Hawaiian Air exec:
We didnt react fast enough
Chairman John Adams calls the
By Russ Lynch
carrier's losses a 'splash of water in our face'
Star-BulletinHawaiian Airlines Inc. didn't act decisively when tourism turned down last summer and jet fuel prices soared, according to the airline's board chairman, John W. Adams. "Our company didn't react adequately enough or quickly enough," Adams told shareholders yesterday at the airline's annual meeting in the Royal Hawaiian Hotel.
But he said Hawaiian has been moving quickly since, and is now working on changes that will set the company on the right path for the future.
"I think this splash of water in our face, this dash of realism, was what we needed," he said.
Hawaiian earlier this month reported a first-quarter loss of $2.4 million, after a 1996 fourth-quarter loss of $3.9 million. In the first quarter of this year alone, Hawaiian's fuel costs rose 20 percent and the airline says it has been hurt by soft tourist arrivals.
Adams, who became chairman after he led a group of investors that pumped capital into the airline in January 1996, recalled his "fairly optimistic" comments to stockholders a year ago and said there was reason for optimism at that time.
Tourism was robust. The company had been successfully reorganized under the leadership of then-president Bruce R. Nobles. Employees had shown a willingness to forgo pay increases.
"The rose started to wilt in the summer," he said. Adams said there is a sense of urgency in actions now being taken.
An important step has been establishing a management-employee task force to redirect and stimulate the company, he said.
Adams praised Nobles for his work in restructuring the company.
He said steps that have been taken to put the airline on track include code-sharing agreements on the mainland which give Hawaiian access to other markets than its West Coast gateways and a code-sharing deal with Northwest Airlines in which Hawaiian provides interisland service for Northwest passengers.
Hawaiian is also negotiating with two major airlines toward establishing marketing agreements, Adams said.
Paul J. Casey, the former Hawaii Visitors & Convention Bureau president and longtime airline executive who became president and chief executive officer of Hawaiian six weeks ago after Nobles left, said he is solidly committed to the "re-engineering" process at the company.
Casey also praised code-sharing agreements, in which a passenger booked on one airline is ticketed all the way to the destination as that airline's customer but may fly on one or more other airlines in other locations on the way.
"These are ways you can avoid the capital cost of flying yourself," Casey said.

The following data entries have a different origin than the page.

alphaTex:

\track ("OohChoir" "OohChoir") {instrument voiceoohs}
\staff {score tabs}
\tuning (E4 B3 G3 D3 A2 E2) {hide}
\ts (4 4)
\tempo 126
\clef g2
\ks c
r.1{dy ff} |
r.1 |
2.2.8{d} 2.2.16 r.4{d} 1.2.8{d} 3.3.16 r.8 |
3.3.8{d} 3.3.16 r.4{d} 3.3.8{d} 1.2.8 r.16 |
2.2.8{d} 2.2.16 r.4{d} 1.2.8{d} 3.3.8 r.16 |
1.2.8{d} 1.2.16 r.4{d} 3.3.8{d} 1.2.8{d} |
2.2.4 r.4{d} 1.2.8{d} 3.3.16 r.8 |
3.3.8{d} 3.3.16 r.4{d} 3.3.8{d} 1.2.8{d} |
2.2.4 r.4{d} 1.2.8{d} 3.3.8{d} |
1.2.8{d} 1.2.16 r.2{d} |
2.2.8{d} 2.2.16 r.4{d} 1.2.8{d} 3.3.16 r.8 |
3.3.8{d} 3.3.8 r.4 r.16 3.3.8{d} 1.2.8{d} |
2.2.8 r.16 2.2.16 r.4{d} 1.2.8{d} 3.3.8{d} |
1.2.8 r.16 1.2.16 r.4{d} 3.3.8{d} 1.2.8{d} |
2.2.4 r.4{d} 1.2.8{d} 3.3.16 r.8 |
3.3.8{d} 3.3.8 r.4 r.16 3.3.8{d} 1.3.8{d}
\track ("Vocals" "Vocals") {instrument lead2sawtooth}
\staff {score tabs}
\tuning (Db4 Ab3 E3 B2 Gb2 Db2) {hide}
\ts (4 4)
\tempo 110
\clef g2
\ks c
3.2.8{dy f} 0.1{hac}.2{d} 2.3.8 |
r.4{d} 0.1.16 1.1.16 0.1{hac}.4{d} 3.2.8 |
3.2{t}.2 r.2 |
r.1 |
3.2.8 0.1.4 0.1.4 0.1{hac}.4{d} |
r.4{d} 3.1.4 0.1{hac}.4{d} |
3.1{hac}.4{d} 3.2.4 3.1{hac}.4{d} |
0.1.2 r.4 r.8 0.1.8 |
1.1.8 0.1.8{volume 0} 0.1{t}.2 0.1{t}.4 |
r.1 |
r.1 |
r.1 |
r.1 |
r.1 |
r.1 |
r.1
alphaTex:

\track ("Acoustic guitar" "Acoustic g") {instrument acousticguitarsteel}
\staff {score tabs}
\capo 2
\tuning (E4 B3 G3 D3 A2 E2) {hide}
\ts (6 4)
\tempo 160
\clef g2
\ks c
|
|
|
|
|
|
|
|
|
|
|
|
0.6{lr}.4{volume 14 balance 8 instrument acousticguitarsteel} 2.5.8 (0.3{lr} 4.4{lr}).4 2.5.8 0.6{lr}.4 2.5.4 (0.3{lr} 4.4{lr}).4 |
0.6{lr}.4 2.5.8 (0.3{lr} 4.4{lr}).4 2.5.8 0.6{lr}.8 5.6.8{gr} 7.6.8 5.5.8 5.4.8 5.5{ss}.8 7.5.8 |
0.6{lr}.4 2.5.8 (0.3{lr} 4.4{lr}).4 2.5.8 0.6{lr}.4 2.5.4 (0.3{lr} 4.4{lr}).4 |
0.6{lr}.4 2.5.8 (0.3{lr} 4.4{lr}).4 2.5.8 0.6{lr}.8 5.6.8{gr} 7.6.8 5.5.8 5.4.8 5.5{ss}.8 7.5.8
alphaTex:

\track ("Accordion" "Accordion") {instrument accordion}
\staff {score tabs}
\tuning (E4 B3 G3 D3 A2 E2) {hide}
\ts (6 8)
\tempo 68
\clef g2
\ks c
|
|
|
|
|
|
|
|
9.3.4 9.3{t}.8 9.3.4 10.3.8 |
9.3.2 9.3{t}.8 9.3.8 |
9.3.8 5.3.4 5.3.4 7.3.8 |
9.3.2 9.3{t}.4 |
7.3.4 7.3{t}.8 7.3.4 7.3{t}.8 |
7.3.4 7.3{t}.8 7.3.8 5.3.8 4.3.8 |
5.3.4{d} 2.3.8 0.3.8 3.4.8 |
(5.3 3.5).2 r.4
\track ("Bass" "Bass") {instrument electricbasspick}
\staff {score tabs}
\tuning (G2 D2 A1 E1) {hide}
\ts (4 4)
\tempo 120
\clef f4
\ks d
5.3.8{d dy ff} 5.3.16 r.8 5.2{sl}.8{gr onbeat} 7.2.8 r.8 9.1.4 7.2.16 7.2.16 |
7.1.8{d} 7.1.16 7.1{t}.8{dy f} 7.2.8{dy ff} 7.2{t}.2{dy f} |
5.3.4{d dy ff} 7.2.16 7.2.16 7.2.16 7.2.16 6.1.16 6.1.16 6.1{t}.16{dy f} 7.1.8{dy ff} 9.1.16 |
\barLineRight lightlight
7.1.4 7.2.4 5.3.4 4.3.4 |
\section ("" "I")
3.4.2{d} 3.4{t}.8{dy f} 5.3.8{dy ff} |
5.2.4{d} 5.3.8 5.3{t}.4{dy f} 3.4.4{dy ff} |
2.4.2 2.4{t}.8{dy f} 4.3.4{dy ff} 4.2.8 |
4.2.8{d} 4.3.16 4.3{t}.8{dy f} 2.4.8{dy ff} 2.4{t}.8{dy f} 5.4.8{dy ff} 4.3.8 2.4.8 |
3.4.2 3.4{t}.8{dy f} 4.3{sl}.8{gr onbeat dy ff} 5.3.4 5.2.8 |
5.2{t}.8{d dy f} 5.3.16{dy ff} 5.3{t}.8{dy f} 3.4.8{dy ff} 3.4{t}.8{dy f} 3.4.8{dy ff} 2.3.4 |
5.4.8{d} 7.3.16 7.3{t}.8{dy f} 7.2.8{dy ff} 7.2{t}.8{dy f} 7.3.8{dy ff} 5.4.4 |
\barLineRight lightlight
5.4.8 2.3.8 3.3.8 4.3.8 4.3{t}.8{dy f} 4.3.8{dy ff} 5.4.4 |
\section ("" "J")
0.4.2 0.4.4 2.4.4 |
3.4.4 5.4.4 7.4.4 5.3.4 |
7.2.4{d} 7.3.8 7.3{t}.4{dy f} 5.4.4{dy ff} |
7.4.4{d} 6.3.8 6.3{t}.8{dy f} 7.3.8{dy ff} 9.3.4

Hawaiian gets the sharing airlines' customers into its services instead of those of competitors, he said.
Casey said Asia is very important to Hawaiian's future and within a few weeks the airline will have developed a strategy for marketing in Asia, which holds the key to future tourism growth.
Nobles, who has moved to the mainland but was present at the meeting as a shareholder, said he is doing some consulting work and weighing some job offers but has been busy moving and hasn't made a decision on his future.
He said he will likely take on another turnaround task like the one he accepted when he joined Hawaiian in mid-1993 and it is likely to be in transportation but not necessarily an airline.